I have a data of 500k rows and the formatting of the whole data is kinda inconsistent I'm using Spyder, pandas to do the cleaning of data
I will have a column that consists of numbers or string. I would like to delete the entire row if that particular cell is in string
As shown below is my code with some adjustment due to confidential info
import pandas as pd
import csv
mydataset = pd.read_csv('test.txt', error_bad_lines=False,
engine='python',
index_col=False,header = None,quoting=csv.QUOTE_NONE,
sep="[\s|,|/]",names=["1","2","3","4","a","b","c",
"h","i","j","k","l","m","n","o","p","f","g",
"q","r","s","t","u","v","w","x","y","z",
"5","6","7","8","9","10","11","12","13","14"])
print (mydataset.shape)
columns =['3','4','h','a','b','c','i','j','k','l','m','n','f','g']

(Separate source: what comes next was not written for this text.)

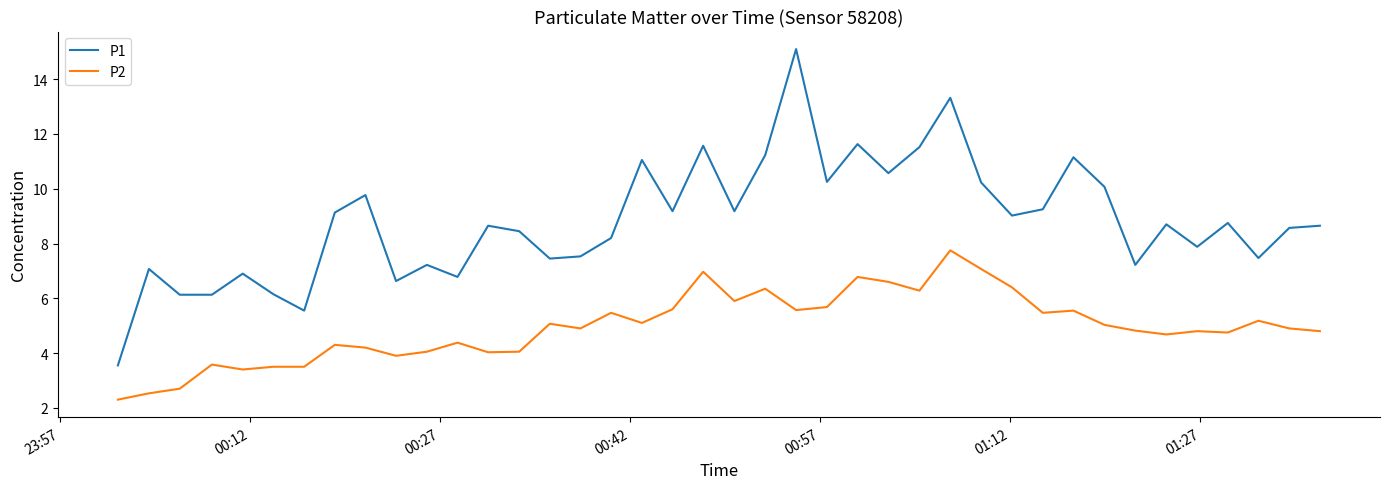

Does the chart display data point markers on the line(s)?

No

mydataset.drop(columns,inplace=True,axis=1)
print (mydataset.shape)
mydataset = mydataset[(mydataset.q.notnull())&(mydataset.r.notnull())&
(mydataset.s.notnull())&(mydataset.2.notnull())&(mydataset.2 != "@")]
Pardon the naming convention of the header.
example of data:
1 2 3 4 <--header
abc 123 123 bcd <--Data
123 123 123 bcd <--Data
would like to detect the "abc" and remove the whole row
Please advice!